Friday, March 12, 2021

Ceviche at Noon

  

This is a photo of my new girlfriend.  I call it "Ceviche at Noon."  That's what I said, anyway, when I texted Art to see if he wanted to go to lunch yesterday.  We are both vaccinated and ready to eat and drink outside. I told him it would make a good title, and so it does.  

I've tired of saying "my travel/art friend," so I now proclaim his new moniker.  Art.  

It has been a perfect spring break week here in my own hometown, and now that some of my homeowner problems have been addressed, I felt free to enjoy myself.  I shouldn't.  I know what happens when I do.  Something terrible always goes wrong.  It is my fretting and worry that holds the world together.  My world, I should say, for the rest of you seem to enjoy life trouble-free, or so it would seem.  It must be nice, for instance, to have the Life of Q, with its hundred vacation days in Aspen or other haunts of the rich and famous each year.  New cameras and expensive wines and boogie watches and the natural beauty of California's Wine Country--the boy never tires of reminding me that he has it made.  He rides me like a cheap mule.  

After my lunch of ceviche and gazpacho and sangria yesterday outside with good company in glorious weather, I was ready to step out and party.  Instead, however, I fell asleep sitting up in a chair until it was time to go to my mother's.  Well. . . I'm not in shape, I guess, after a year of living safely.  I'll have to work my way back slowly.  

I don't have much time for writing this morning.  The Wrecking Crew comes today, and I "overslept" greatly.  I took a single Advil PM last night, and it really knocked me out.  My reaction to drugs is all over the place.  Sometimes two of them won't put me to sleep, and other times, one will act like heroin.  Last night was a bad dreams and heroin night.  

Thusly, no jungle or any other narrative today.  Just a couple of observations that may jump the tracks.  

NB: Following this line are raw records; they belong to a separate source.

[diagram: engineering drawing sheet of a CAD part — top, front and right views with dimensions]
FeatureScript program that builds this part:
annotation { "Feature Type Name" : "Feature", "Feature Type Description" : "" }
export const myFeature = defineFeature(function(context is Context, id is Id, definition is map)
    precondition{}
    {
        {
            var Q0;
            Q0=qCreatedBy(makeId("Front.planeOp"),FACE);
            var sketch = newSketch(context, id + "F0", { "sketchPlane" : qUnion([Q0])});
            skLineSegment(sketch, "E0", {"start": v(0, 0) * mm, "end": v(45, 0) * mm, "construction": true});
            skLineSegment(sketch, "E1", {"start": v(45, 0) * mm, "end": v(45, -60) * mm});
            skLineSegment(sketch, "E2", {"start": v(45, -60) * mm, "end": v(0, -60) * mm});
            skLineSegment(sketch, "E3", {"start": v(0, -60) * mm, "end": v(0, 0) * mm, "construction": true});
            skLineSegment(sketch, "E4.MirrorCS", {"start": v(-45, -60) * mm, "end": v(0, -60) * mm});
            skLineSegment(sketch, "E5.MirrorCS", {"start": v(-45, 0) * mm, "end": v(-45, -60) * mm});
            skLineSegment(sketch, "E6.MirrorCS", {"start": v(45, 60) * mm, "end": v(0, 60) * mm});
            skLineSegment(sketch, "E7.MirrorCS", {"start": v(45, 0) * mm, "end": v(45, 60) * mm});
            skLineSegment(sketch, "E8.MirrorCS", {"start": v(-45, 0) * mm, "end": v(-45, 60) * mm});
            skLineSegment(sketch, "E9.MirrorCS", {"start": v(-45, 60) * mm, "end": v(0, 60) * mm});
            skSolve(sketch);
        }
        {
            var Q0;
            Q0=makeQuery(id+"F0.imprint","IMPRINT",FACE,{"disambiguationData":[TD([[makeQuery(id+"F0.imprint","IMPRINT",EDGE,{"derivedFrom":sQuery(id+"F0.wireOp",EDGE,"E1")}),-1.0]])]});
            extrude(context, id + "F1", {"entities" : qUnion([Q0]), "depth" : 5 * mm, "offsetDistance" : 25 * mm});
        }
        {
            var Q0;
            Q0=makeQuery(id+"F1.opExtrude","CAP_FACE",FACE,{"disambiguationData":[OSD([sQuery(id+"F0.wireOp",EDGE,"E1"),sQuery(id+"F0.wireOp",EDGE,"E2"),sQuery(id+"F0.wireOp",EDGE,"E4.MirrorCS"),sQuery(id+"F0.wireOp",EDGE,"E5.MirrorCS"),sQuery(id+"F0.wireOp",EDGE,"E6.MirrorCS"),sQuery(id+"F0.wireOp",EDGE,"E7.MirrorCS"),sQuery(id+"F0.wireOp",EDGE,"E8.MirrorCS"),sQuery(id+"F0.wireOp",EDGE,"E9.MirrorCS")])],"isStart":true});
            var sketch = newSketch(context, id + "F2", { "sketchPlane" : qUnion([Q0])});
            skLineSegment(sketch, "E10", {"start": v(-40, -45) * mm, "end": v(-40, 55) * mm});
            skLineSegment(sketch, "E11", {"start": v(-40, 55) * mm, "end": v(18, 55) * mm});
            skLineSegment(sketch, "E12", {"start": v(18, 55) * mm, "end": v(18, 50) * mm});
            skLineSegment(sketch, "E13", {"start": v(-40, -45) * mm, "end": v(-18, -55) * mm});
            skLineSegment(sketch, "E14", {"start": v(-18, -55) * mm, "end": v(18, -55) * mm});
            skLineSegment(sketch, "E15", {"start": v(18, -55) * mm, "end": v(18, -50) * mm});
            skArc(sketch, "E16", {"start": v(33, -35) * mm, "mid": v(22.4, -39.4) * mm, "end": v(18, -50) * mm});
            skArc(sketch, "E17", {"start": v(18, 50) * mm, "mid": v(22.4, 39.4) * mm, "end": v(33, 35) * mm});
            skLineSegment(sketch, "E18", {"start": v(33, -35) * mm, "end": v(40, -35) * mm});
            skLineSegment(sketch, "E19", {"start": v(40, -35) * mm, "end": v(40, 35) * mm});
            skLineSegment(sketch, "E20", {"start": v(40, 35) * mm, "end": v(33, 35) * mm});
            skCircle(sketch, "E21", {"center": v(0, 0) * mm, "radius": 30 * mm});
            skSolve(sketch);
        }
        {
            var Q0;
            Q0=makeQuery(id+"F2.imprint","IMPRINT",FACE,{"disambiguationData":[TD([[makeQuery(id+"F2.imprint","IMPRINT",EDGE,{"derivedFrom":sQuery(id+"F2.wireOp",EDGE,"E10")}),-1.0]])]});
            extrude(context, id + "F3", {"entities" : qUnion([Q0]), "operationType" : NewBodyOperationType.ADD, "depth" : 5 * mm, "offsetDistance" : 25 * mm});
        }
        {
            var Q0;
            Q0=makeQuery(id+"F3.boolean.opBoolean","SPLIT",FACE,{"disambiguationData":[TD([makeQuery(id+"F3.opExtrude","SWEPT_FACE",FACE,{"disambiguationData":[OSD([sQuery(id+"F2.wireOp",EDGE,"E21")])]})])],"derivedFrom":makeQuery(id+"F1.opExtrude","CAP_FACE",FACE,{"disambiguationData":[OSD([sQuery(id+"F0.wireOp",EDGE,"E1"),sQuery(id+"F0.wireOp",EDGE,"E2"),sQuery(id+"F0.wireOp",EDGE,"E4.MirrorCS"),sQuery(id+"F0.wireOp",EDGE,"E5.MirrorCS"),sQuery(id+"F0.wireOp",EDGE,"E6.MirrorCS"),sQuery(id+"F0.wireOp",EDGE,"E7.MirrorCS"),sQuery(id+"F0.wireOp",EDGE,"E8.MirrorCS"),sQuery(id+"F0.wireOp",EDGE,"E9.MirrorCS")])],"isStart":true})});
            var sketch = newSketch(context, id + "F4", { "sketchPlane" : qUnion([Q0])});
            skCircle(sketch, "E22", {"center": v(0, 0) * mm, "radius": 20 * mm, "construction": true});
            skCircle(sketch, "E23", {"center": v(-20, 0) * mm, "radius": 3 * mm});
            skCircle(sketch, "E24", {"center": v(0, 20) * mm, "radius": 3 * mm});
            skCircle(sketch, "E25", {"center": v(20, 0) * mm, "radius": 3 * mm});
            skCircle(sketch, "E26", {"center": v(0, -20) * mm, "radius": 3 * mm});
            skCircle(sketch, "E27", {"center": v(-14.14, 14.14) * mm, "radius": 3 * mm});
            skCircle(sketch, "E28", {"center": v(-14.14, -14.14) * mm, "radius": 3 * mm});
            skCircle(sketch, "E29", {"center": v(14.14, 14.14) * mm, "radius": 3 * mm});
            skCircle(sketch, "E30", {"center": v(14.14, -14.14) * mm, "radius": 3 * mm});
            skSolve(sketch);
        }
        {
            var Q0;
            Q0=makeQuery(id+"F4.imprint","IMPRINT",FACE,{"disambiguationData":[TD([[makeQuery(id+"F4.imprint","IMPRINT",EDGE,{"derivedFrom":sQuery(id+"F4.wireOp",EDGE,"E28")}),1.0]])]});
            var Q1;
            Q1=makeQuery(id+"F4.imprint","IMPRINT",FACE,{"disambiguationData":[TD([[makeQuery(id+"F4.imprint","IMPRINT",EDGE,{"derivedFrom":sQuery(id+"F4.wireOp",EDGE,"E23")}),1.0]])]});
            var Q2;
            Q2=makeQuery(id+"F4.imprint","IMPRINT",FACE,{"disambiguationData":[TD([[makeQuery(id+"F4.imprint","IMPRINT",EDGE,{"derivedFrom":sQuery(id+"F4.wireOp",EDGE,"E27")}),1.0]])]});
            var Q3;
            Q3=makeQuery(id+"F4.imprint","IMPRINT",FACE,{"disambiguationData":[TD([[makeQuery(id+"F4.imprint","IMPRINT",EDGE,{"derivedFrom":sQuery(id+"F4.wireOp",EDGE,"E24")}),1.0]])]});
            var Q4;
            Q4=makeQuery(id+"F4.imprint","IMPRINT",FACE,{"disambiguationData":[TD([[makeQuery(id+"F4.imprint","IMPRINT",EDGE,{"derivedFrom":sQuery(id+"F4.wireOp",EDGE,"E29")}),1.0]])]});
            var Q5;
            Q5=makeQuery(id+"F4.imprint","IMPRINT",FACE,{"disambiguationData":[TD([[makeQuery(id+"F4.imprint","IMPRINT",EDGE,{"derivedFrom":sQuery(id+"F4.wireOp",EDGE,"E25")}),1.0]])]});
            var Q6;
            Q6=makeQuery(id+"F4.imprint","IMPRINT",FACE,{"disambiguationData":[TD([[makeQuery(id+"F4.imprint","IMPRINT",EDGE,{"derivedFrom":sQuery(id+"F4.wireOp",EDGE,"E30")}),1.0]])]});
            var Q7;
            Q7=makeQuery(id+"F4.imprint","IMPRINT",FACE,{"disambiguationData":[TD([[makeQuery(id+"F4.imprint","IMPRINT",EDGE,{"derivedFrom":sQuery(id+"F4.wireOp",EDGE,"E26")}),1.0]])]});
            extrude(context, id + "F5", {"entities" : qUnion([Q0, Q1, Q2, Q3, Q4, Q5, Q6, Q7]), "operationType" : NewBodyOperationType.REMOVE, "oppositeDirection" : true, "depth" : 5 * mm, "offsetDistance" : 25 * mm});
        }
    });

To wit: WTF is with this Prince and Princess Markle thing?  Why are the Markle's crying in public?  And why do people care?  I mean, it is not like the Queen of England is a real Queen, right?  It is all make believe stuff.  She has no true power?  Am I right, or do I just not know that she gets the nuke codes every morning?  Do people believe that England has a true monarchy?  One of us is delusional.  As I understand it, Prince Markle has lost his job anyway, so now he is trying to market his image, but it is not really the former prince anyone is talking about.  The story seems lame to me, but what do I know about being a Royal?  It must be on of the hardest thing in the world. 

But damn, I DO love watching "The Queen."  

There was one other thing, too.  What was it?  Oh, yea, I remember.  The Grammys.  Really?  Is your heart just thumping in anticipation of "The Song of the Year" award?  Let me give you a clue.  It won't be a jazz number.  

"And the winner is. . . Double Loofah Optimo!!!"

Whatever.  This is what happens when Trump isn't King and I quit watching the news.  

O.K.  I have to jump on getting those sheets washed and the house picked up now.  While the maids break things, I will go to lunch with my cousin and my mother.  It will not be gazpacho and ceviche today.  Probably more like Arby's.  I shouldn't admit it, but I DO have a secret yearning for one of their roast beef sandwiches with horse radish sauce.  But a single bite could cure me of that today.  If I brave the island of fast food, however, you will be the first to know.